Archive for March 2014

Stroke Me

You are WAY too young to remember that, but it was a Billy Squire song from when I was in high school, and dinosaurs roamed the earth.

Anyway, yeesh, I thought I’d blabber more about the TIA I had. That’s a transient ischemic attack. Fancy name for a mini-stroke; a stroke that lasts from anywhere from 5 minutes or less.

I was by myself in a closed post office, and I remember just suddenly getting sleepy out of nowhere, then right behind it getting really, really tired, then next thing I knew, I was on the floor. Just like that. No warning, nothing. Just BAM!

Explosion by cyderak
Tia by JackDSRS

BAM! Not pictured; small, blue,
furry Marvel copyrighted character.

 

My cell phone slid out of my shirt pocket about three feet in front of me, and I couldn’t move my arms or legs, and it set off my peripheral neuropathy, so my pain receptors were lighting up like Christmas trees, and I thought, mind you, that I wasn’t dying, but, “Shit, this is how I’m going to die. It’s going to friggin’ hurt like hell, I’m not going to be able to move, and I’m going to be staring at my effin’ cell phone just out of my damn reach.”When I could wiggle my fingers, it took my 45 minutes to drag myself to my cell phone, and another 15 minutes to dial 911. Then, I kid you not, an hour for the EMT’s to come from literally from the hospital ACROSS THE STREET. Don’t have a stroke in Auburn, Washington. Just sayin’.

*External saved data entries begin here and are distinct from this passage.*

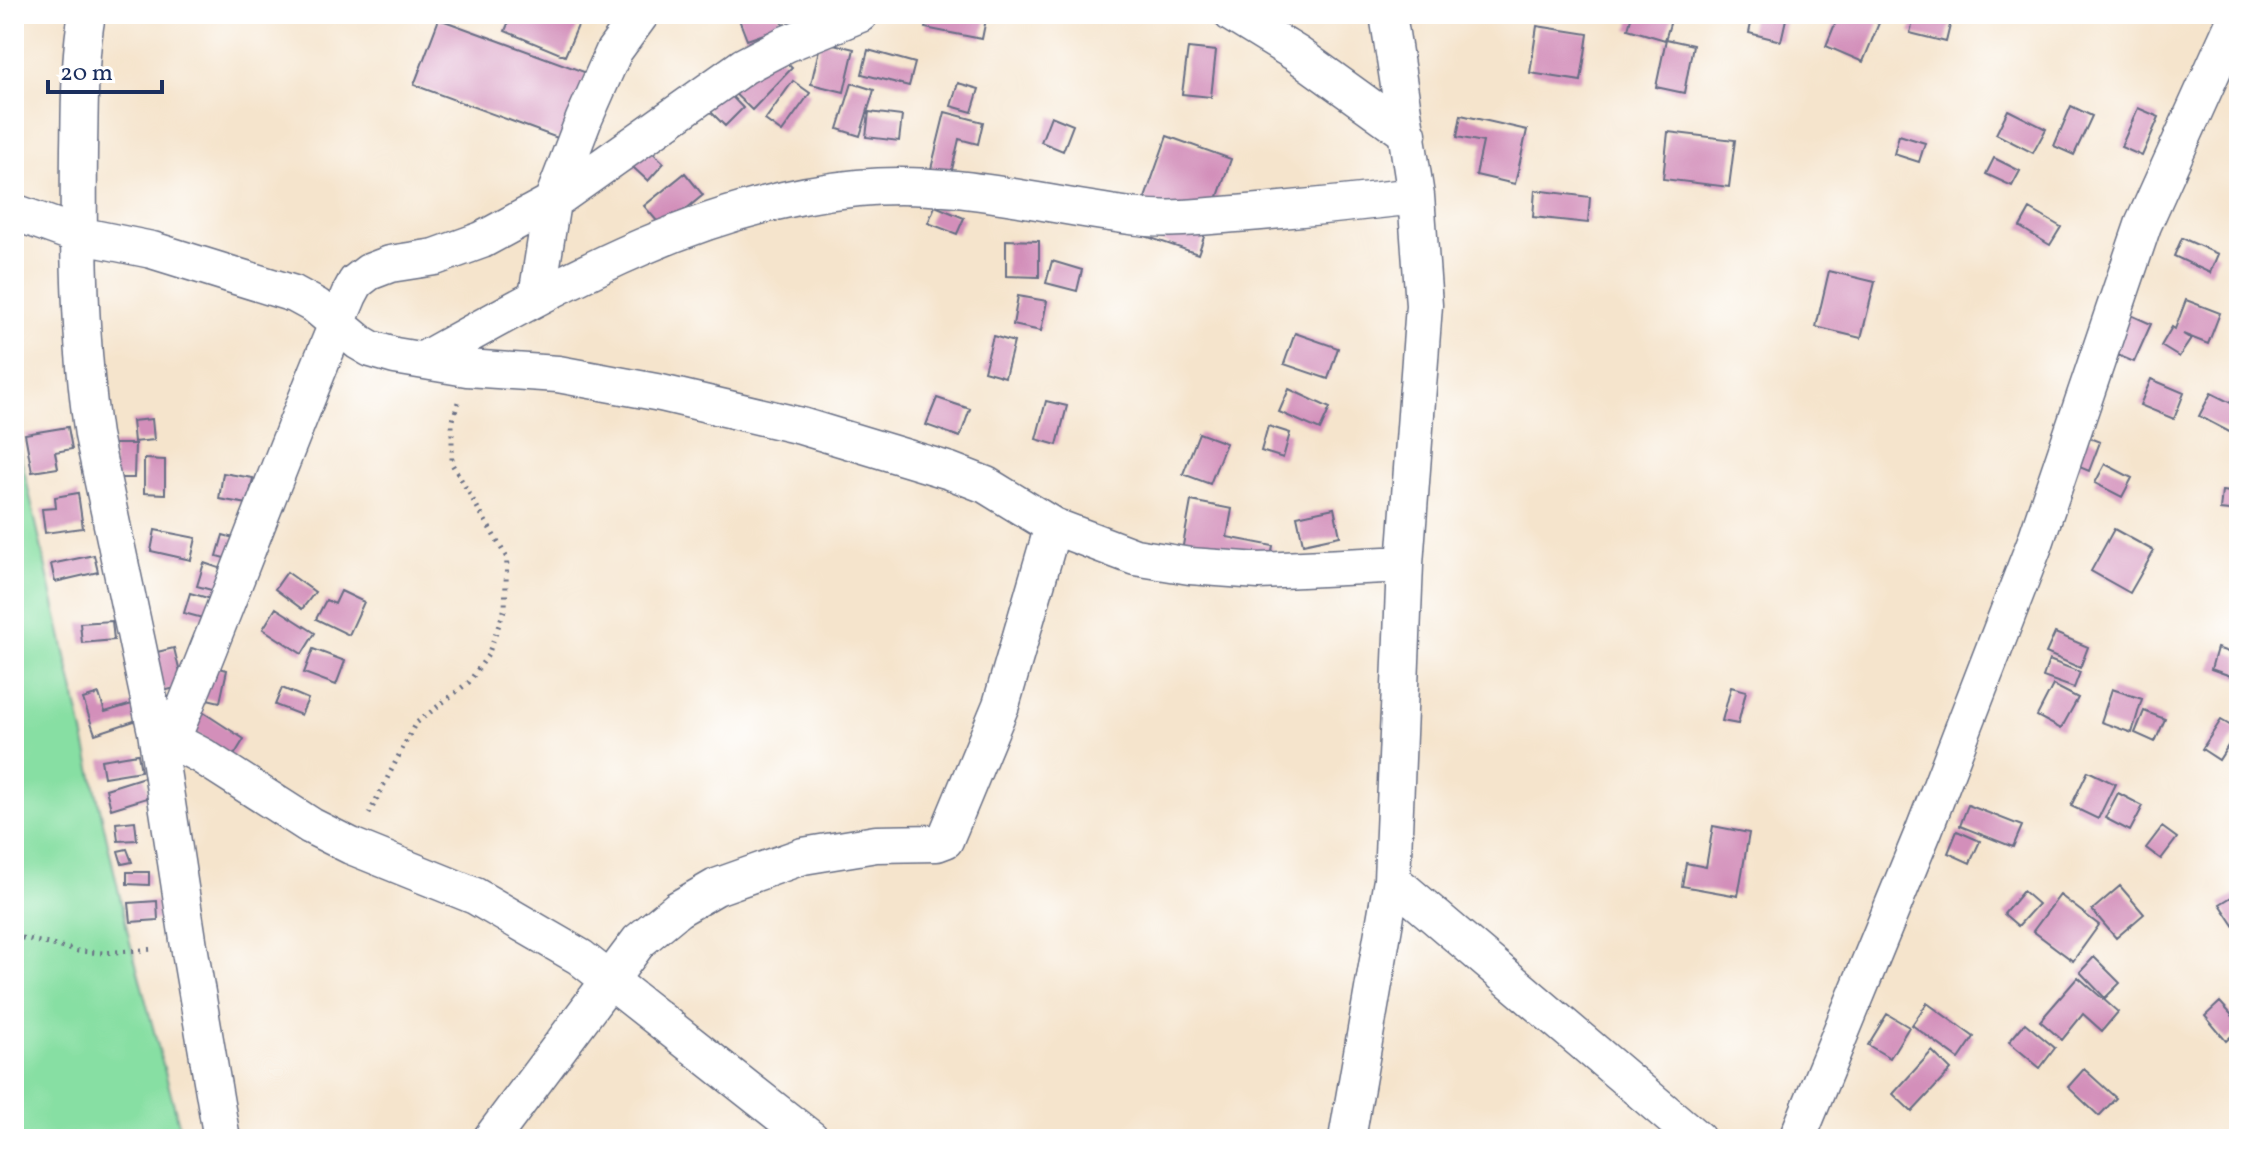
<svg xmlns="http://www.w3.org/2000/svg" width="2253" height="1153" viewBox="0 0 2253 1153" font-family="Vollkorn,serif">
	<rect width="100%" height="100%" fill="#fff"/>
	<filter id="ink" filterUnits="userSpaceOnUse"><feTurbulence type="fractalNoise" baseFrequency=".0125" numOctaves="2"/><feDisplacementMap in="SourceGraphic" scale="16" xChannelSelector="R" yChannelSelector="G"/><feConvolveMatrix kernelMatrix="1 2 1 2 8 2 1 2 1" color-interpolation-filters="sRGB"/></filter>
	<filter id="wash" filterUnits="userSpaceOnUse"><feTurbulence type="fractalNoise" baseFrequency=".006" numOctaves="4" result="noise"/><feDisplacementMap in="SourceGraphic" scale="32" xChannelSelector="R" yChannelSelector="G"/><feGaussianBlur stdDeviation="1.8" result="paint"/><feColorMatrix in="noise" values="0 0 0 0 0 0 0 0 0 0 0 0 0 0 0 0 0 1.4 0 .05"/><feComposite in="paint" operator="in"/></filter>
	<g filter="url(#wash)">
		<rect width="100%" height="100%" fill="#f5e4cc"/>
		<path fill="#87dfa3" stroke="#518780" stroke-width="2" d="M 14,425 L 130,942 L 183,1139 L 14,1139 Z"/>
		<g id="blocks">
			<path fill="#d38fba" d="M 512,14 L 583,14 L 565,56 L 505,31 Z
				M 737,14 L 779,14 L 784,27 L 747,40 Z
				M 928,14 L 987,14 L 982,39 L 925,28 Z
				M 1632,14 L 1673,14 L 1665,40 L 1628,29 Z
				M 1753,14 L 1786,19 L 1781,41 L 1749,33 Z
				M 1839,14 L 1856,14 L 1879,23 L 1863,62 L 1826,46 Z
				M 1915,14 L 1941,14 L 1952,17 L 1946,42 L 1910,33 Z
				M 439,19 L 587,73 L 563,140 L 414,85 Z
				M 1537,26 L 1588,34 L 1581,81 L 1530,73 Z
				M 1666,39 L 1693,45 L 1684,93 L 1656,87 Z
				M 821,41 L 854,49 L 844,92 L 811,84 Z
				M 770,47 L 792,68 L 752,110 L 730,89 Z
				M 1188,48 L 1216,51 L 1211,97 L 1182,94 Z
				M 868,50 L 915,63 L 909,86 L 862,74 Z
				M 793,81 L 810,93 L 782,132 L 765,120 Z
				M 719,83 L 743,108 L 725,126 L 700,101 Z
				M 852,83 L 874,90 L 860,136 L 838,129 Z
				M 958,83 L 979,89 L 972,112 L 951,106 Z
				M 2071,106 L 2092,116 L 2074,155 L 2054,146 Z
				M 2138,108 L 2159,117 L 2142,156 L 2121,147 Z
				M 2008,110 L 2046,129 L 2033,153 L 1996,134 Z
				M 869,112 L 902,116 L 899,141 L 866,137 Z
				M 945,112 L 983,122 L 978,144 L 959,139 L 950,178 L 930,173 Z
				M 1461,115 L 1527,130 L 1515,184 L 1476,175 L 1483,142 L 1457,137 Z
				M 1051,116 L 1073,125 L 1063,151 L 1041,142 Z
				M 1668,132 L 1735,140 L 1729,187 L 1663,179 Z
				M 1899,135 L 1925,143 L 1919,162 L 1894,154 Z
				M 1167,136 L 1231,159 L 1198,254 L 1133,232 Z
				M 639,140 L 664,163 L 648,181 L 623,158 Z
				M 1994,158 L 2020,171 L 2012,186 L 1986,174 Z
				M 685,173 L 703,195 L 663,228 L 644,206 Z
				M 1535,190 L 1590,197 L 1588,223 L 1533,217 Z
				M 935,206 L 964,218 L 957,234 L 928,223 Z
				M 2030,209 L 2061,227 L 2050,245 L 2020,227 Z
				M 2182,238 L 2218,254 L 2210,273 L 2174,256 Z
				M 1006,240 L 1039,241 L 1039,277 L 1006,276 Z
				M 1052,261 L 1082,270 L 1077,291 L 1046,283 Z
				M 1829,271 L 1875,282 L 1861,338 L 1816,327 Z
				M 1018,296 L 1047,301 L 1041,331 L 1013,325 Z
				M 2186,300 L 2220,313 L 2208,344 L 2183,334 L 2191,339 L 2179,357 L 2161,346 L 2172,327 L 2175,329 Z
				M 2113,307 L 2151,324 L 2134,362 L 2096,346 Z
				M 1295,333 L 1338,348 L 1328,379 L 1284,364 Z
				M 993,336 L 1014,342 L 1005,377 L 984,371 Z
				M 2151,379 L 2184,393 L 2174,419 L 2140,405 Z
				M 1289,389 L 1330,408 L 1320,430 L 1279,412 Z
				M 2211,393 L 2239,407 L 2239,437 L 2199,416 Z
				M 937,398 L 970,409 L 960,437 L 926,425 Z
				M 1046,401 L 1067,406 L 1057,445 L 1036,439 Z
				M 152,419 L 154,440 L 134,442 L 132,421 Z
				M 1268,426 L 1290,433 L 1283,458 L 1261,451 Z
				M 68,427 L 72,449 L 55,452 L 58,468 L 32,472 L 25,434 Z
				M 2074,432 L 2100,442 L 2089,471 L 2063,460 Z
				M 1199,433 L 1226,443 L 1210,484 L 1183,474 Z
				M 113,444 L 135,444 L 134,478 L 113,478 Z
				M 144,459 L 165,460 L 165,494 L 144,493 Z
				M 2105,464 L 2132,478 L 2122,497 L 2095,483 Z
				M 223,473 L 253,478 L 248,504 L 219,499 Z
				M 2222,491 L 2239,493 L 2239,512 L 2220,510 Z
				M 78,493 L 83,528 L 45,533 L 42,509 L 56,508 L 55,497 Z
				M 1191,501 L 1232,509 L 1227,537 L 1273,546 L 1269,568 L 1182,551 Z
				M 1334,508 L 1340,536 L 1303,544 L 1297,516 Z
				M 2114,529 L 2154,551 L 2130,593 L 2091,571 Z
				M 155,530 L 196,538 L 191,560 L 151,551 Z
				M 223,535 L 241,540 L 235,561 L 217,556 Z
				M 94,555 L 98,572 L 55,582 L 51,564 Z
				M 204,563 L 228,571 L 222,593 L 197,586 Z
				M 287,572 L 315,592 L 302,609 L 275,589 Z
				M 341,591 L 364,602 L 349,635 L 316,619 L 326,600 L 335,604 Z
				M 190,593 L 215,600 L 210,620 L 184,613 Z
				M 276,608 L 315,633 L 302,654 L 263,629 Z
				M 112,621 L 114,640 L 82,643 L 80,623 Z
				M 2055,633 L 2088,647 L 2080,668 L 2046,653 Z
				M 174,648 L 183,686 L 163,691 L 153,653 Z
				M 2217,648 L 2239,656 L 2239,679 L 2211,669 Z
				M 313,649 L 345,661 L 336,685 L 304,673 Z
				M 2049,660 L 2080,672 L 2074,688 L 2043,677 Z
				M 211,666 L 227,670 L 220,702 L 203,698 Z
				M 2053,685 L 2078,698 L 2061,729 L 2037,716 Z
				M 1731,687 L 1746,691 L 1738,724 L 1722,721 Z
				M 282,688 L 308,699 L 301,715 L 275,705 Z
				M 2112,689 L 2142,699 L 2132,733 L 2101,722 Z
				M 99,694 L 105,712 L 132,704 L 137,720 L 95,734 L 83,699 Z
				M 198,709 L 244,739 L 233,757 L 187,727 Z
				M 2144,711 L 2165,719 L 2155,742 L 2135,733 Z
				M 2221,720 L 2238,730 L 2219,760 L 2202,749 Z
				M 138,754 L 141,771 L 104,777 L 101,760 Z
				M 2088,771 L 2115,784 L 2098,819 L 2071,806 Z
				M 144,777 L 150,797 L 111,809 L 106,789 Z
				M 2118,793 L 2143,806 L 2130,831 L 2105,818 Z
				M 1968,805 L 2022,826 L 2013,847 L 1960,826 Z
				M 135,821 L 137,840 L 118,841 L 116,823 Z
				M 1713,826 L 1749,833 L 1738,896 L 1682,886 L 1686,863 L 1706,867 Z
				M 2162,827 L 2177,838 L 2161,859 L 2146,848 Z
				M 1957,831 L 1980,841 L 1970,863 L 1948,853 Z
				M 127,849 L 132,862 L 122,864 L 118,851 Z
				M 127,872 L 149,872 L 149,885 L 127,884 Z
				M 2120,886 L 2144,914 L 2116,938 L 2092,910 Z
				M 2023,891 L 2038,904 L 2018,926 L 2004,914 Z
				M 2238,893 L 2239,928 L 2237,930 L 2220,904 Z
				M 2060,895 L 2099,925 L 2073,961 L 2033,931 Z
				M 157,901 L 158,920 L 131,922 L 129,903 Z
				M 2094,957 L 2120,983 L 2105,998 L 2080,972 Z
				M 2078,977 L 2118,1012 L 2102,1031 L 2083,1014 L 2062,1040 L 2040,1021 Z
				M 2220,1002 L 2239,1023 L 2239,1029 L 2226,1041 L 2205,1016 Z
				M 1927,1003 L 1974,1037 L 1959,1059 L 1912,1025 Z
				M 1887,1014 L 1909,1027 L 1890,1058 L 1868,1045 Z
				M 2025,1023 L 2055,1048 L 2040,1068 L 2009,1042 Z
				M 1932,1051 L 1951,1070 L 1912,1112 L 1893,1094 Z
				M 2084,1069 L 2116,1098 L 2099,1116 L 2068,1087 Z"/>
		</g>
	</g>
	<g filter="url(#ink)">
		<use href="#blocks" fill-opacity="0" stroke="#676e84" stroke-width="2"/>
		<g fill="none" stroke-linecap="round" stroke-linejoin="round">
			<g stroke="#676e84" stroke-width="39">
				<path id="minor" d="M 87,14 C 79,58 80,104 79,148 C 78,243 79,340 93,435 L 156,732 L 189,946 L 222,1139
					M 1232,14 L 1297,54 L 1408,134
					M 14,212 L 78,235 L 152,250 L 294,294 L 316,306 L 359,342 L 371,349 L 395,356 L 467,368 L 558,374 L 661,393 L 801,426 L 950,471 L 986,485 L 1053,526 L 1135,557 L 1190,566 L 1259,571 L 1405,564
					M 537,296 L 552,202 L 584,119 L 614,51 L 641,14
					M 423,360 C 560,284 699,203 858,188 C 953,178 1045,206 1139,217 C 1170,221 1205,216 1236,214 C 1296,209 1356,203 1416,196
					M 156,732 L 202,756 L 311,826 L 351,846 L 475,896 L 580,957 L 811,1139
					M 172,739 C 233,591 287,442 349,295 L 356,282 L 369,272 L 390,264 L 435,257 L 482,240 L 552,202 L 744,66 L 786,44 L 860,14
					M 1392,880 L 1697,1139
					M 491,1139 L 639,941 L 678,909 L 716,887 L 803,856 L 876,844 L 937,843 L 945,840 L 1001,705 L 1053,526
					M 1347,1139 L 1392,880 L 1405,564 L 1424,305 L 1416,196 L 1388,14
					M 1797,1139 L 1924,830 L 2035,543 L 2143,225 L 2238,14"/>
			</g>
			<path stroke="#676e84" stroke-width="5" stroke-dasharray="2 6" stroke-linecap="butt" d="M 369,814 L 415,724 L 469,682 L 488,655 L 505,608 L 507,558 L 452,464 L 452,424 L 458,402
				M 14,936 L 78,951 L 103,953 L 155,949"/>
			<use href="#minor" stroke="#fff" stroke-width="36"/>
		</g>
	</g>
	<rect width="2253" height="1153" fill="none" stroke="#fff" stroke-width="48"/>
	<path d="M48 80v12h114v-12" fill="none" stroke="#1b2f5e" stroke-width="4"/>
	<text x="60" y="80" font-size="24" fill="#1b2f5e" stroke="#ffffff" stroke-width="6" paint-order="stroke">20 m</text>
</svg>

During my lovely three day stay, one of my worries was that I was going to get kicked out of the deviantART Anime-Catgirls group because of non-participation. I also had two projects in the works I had promised I was going to finish, and I couldn’t even hold a cup of water, much less type.

 

the cat sleeps tonight... by Giorgiacosplay
Totally worth surviving a stroke.

 

I got back to work after a week, and was hassled about calling in sick, which came as no surprise, so I had my documentation all ready. It’s just the nature of being a grownup and working for a bumbling government bureaucracy.So, got my brain magnetized again. I’m planning on making a portrait of one of my MRI images for my desk just to disturb people. I’m fine. I was lucky. The TIA hit the area already damaged by my existing genetic disease (SCA), so it’s not even noticeable, and I’ve got a disturbing amount of brain cells to spare.

 

The Madman\'s Brain! by JackDSRS
Despite all of your suspicions, there’s still a brain in there.

 

We do know that certain parts of the brain control physical functions, but there’s many documented cases of functions being rerouted through other areas of the brain, and of course, individuals adapting and overcoming their disabilities. I think those few of us on dA who are combat military vets know all about “adapt and overcome,” eh?And…there is no truth in terms that one side of the brain controls the type of thinker you are: logical or creative. What can impact you is mental illness. Fighting with my bipolar illness has been more of a struggle than this physical stuff in terms of creativity. I can be unmedicated, extremely and wildly creative, but suicidal; or medicated, stabile, functional, rational and a nice human to be with, but as creative as a brick. That, my friends, is the real fight in terms of maybe something more applicable to art and creativity.

Anyway, back to whatever: Jack. Stroke. Survived. Not fun.

First test comes back. I’m malnourished. What? Okay, so I’ve lost 60 lbs. in about a year and I have no appetite while this stupid disease whittles away at me. Now I have to drink protein drinks for breakfast, eat lunch, which I usually do, and force myself to eat a dinner.

Weight Loss by JackDSRS

Oh, c’mon! Exaggerate much?

 

Quit smoking my pipe. I said, “Well, you can take that off the table right now.” The doc and my wife started squawking and I said, “One, there’s no empirical evidence that pipe smoking contributes to a stroke, especially compared to cigarette smoking. Two, it decreases stress, which decreases blood pressure. My blood pressure is insanely low. Three, cigarette smokers do not have card carrying clubs with lounges and pins. They huddle in anti-social clusters, shivering in the cold, hoping their bosses don’t see them. Four, pipe smokers have their own international holiday. Five, pipe smokers have competitive slow smoking championships. Six, the three pipe smokers in my family lived into their 90’s.” Hey, I’m already dying from a genetic illness. You are not messing with my pipe.

PipeClubLogoSmall by JackDSRS

Does that say Seattle Cigarette Stinkers?
Clearly it does not.

Not sure why I’m sharing, other than strokes suck, I survived, once you have one you’ll probably have another, and I refuse to die until I make it to Sakuracon, for which I already paid. I refuse to miss girls in cosplay, and hitting my credit limit on manga, anime, figurines, and posters that I have absolutely no room to put up but looked really cool in the booth. I’ll be in a wheelchair this year, so my secret goal is to convince young ladies I’m harmless and innocent, and get them to sit in my lap so a friend can take pictures. Moohahaha…

Leetle Girl by JackDSRS
No, really, sit on my lap. I’m in a wheelchair.